EXCERPTED TEXT:
HESI RN
HESI Medical Surgical Assignment Exam
1. A nurse cares for clients with urinary incontinence. Which types of incontinence are correctly paired with their clinical manifestations? (Select all that apply.)
- A. Stress incontinence – Urine loss with physical exertion
- B. Urge incontinence – Large amount of urine with each occurrence
- C. Overflow incontinence – Constant dribbling of urine
- D. All of the above
Correct answer: D
Rationale: The correct answer is D, as all the choices are correctly paired with their clinical manifestations. Stress incontinence is characterized by urine loss with physical exertion, coughing, sneezing, or exercising. Urge incontinence presents with a sudden and strong urge to void, often accompanied by a large amount of urine released during each occurrence. Overflow incontinence occurs when the bladder is distended, leading to a constant dribbling of urine. Functional incontinence, not mentioned in the options, is the leakage of urine due to factors unrelated to a lower urinary tract disorder. Reflex incontinence, also not mentioned, is a condition resulting from abnormal detrusor contractions.
2. The patient will begin taking doxycycline to treat an infection. When should the nurse plan to give this medication?
- A. 1 hour before or 2 hours after a meal.
- B. with an antacid to minimize GI irritation.
- C. with food to improve absorption.
- D. with small sips of water.
Correct answer: C
Rationale: Doxycycline is a lipid-soluble tetracycline that is better absorbed when taken with milk products and food. Taking doxycycline with food helps improve its absorption. It should not be taken on an empty stomach, as this can decrease its effectiveness. Antacids can interfere with the absorption of tetracyclines, so they should not be taken together. While it is important to stay hydrated when taking medications, small sips of water are not specifically recommended for doxycycline administration.

Saved data entries:
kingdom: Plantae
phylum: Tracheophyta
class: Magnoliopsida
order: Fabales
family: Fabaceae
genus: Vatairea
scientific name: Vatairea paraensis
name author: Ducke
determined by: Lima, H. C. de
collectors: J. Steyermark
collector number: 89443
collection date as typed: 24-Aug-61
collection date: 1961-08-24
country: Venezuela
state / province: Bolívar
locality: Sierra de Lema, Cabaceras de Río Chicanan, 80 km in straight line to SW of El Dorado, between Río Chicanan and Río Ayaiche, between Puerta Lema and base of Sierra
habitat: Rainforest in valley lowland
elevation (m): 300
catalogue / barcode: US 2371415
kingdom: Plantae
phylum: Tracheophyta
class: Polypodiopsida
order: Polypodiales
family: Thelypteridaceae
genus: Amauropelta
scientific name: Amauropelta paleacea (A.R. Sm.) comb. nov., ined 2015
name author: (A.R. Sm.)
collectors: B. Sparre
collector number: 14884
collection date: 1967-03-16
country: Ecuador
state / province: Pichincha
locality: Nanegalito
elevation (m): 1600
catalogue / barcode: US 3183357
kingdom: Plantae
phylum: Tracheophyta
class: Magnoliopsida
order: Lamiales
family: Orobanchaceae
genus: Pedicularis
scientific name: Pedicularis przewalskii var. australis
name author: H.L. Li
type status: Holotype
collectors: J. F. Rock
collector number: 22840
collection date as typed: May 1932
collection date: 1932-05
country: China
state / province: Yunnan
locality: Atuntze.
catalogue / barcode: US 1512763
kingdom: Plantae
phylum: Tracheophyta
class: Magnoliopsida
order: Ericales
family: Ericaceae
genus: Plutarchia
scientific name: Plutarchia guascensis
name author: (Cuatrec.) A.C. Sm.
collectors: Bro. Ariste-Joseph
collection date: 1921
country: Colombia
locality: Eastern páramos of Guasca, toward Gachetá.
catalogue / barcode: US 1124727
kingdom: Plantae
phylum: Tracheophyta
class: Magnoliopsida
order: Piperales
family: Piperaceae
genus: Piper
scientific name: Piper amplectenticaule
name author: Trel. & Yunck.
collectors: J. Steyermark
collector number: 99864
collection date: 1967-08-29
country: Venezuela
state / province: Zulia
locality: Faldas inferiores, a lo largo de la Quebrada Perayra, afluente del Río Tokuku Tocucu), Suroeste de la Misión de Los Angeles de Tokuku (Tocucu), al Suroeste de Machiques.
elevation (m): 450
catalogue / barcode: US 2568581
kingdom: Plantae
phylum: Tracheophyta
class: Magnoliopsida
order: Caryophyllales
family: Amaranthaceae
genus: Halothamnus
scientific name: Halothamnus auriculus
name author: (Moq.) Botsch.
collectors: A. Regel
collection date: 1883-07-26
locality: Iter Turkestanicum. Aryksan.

WHAT YOU NEED TO DO:
**1)** Please check each statement against the HESI exam text and answer yes or no, quoting the words from the text that decide it. (a) Stress incontinence involves urine loss with coughing or sneezing. (b) Antacids should be given together with doxycycline. (c) Overflow incontinence occurs when the bladder is distended.
**2)** Translate this sentence from the HESI exam text into Spanish: "Taking doxycycline with food helps improve its absorption."

SOLUTIONS PER TASK:
**1)**
(a) Yes: "Stress incontinence is characterized by urine loss with physical exertion, coughing, sneezing, or exercising."
(b) No: "Antacids can interfere with the absorption of tetracyclines, so they should not be taken together."
(c) Yes: "Overflow incontinence occurs when the bladder is distended, leading to a constant dribbling of urine."

**2)** Tomar doxiciclina con alimentos ayuda a mejorar su absorción.